A cidade fazia barulho, mas tudo estava silencioso. Era um silêncio intenso, mas sempre escuto mais em silêncios assim. Ouvi algo, não vi o quê. Olhei para frente, mas não vi nada. Normalmente é assim, pensei. Olhamos tudo e não vemos nada. Outro barulho, do mesmo lugar. Não me mexi. Surgia alguém. Julguei jovem pela estatura pequena, mas não tão jovem pelos dentes já crescidos que sorriam para mim. Valor na juventude mudou muito. Era um sorriso suave. Suave não, pois estava carregado de dor. Meigo. Nem tanto, pois refletia maturidade precoce. Infantil. Apesar da infância perdida. Puro. Sim, puro. Sorriso de criança que não sabe o futuro, e não se preocupa com ele... até o momento. Ele se aproxima, em preto e branco. A cor foi perdida, percebi no triste brilhar de seus olhos. Ele abre a boca para falar, mas eu o pauso.- Sei de tudo.
Uma lágrima escorrega pela sua bochecha. Seu sorriso sumiu.
- Ainda não sabe de nada.
Então ele me conta. Me conta do sol ardente que enfrentava no trabalho, e dos dentes que haviam crescido. É apenas uma criança. Me conta que nesse dia o calor ficava mais forte, e ele não entendia o porquê. Sentiu algo duro cair em sua cabeça. Agachou para pegar, era uma pedra. Mais pedras começaram a cair do céu. Que chuva esquisita, ele pensou. Era apenas uma criança. Foi para casa. Em momentos de desastres corremos para o que julgamos familiar. Viu fumaça no caminho, alguns gritavam, outros corriam, outros faziam os dois.
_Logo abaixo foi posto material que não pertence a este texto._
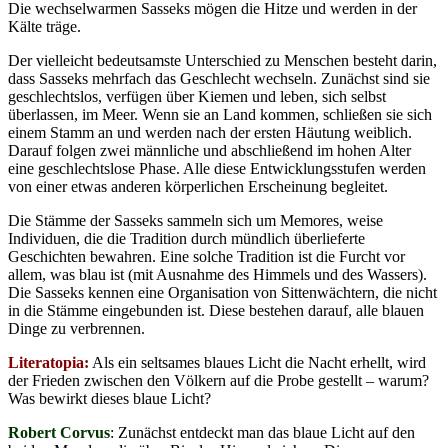
Die wechselwarmen Sasseks mögen die Hitze und werden in der
Kälte träge.
Der vielleicht bedeutsamste Unterschied zu Menschen besteht darin,
dass Sasseks mehrfach das Geschlecht wechseln. Zunächst sind sie
geschlechtslos, verfügen über Kiemen und leben, sich selbst
überlassen, im Meer. Wenn sie an Land kommen, schließen sie sich
einem Stamm an und werden nach der ersten Häutung weiblich.
Darauf folgen zwei männliche und abschließend im hohen Alter
eine geschlechtslose Phase. Alle diese Entwicklungsstufen werden
von einer etwas anderen körperlichen Erscheinung begleitet.
Die Stämme der Sasseks sammeln sich um Memores, weise
Individuen, die die Tradition durch mündlich überlieferte
Geschichten bewahren. Eine solche Tradition ist die Furcht vor
allem, was blau ist (mit Ausnahme des Himmels und des Wassers).
Die Sasseks kennen eine Organisation von Sittenwächtern, die nicht
in die Stämme eingebunden ist. Diese bestehen darauf, alle blauen
Dinge zu verbrennen.
Literatopia:
Als ein seltsames blaues Licht die Nacht erhellt, wird
der Frieden zwischen den Völkern auf die Probe gestellt – warum?
Was bewirkt dieses blaue Licht?
Robert Corvus
: Zunächst entdeckt man das blaue Licht auf den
Apertou o passo. O pai fechava as portas. Não há para onde correr. Correr do quê? Ele perguntava. Ninguém respondia. Não há resposta. Correr do quê? Era apenas uma criança. Ouvia as pedras baterem contra o teto. Até quando o teto aguenta? Sentou-se no chão. A mãe se sentou ao seu lado. Não foi consolado. O pai foi o último a sentar. Um pedaço do teto se desfez, caiu no ombro do pai. Ouve um estalo, um grito de dor. O pai caiu apoiando-se em um cotovelo. O ombro estava fraturado.
- Deitem-se!
O pai disse, gesticulando em tentativa falha de proteção. O menino se comprimiu ao lado da mãe. A mãe fechou os olhos. O teto desabou. Então veio o calor, mas não sentiam mais nada.
- Por que veio aqui?
- Para a minha história poder ser escrita.
Era só uma criança. Uma criança que apareceu no meu sonho.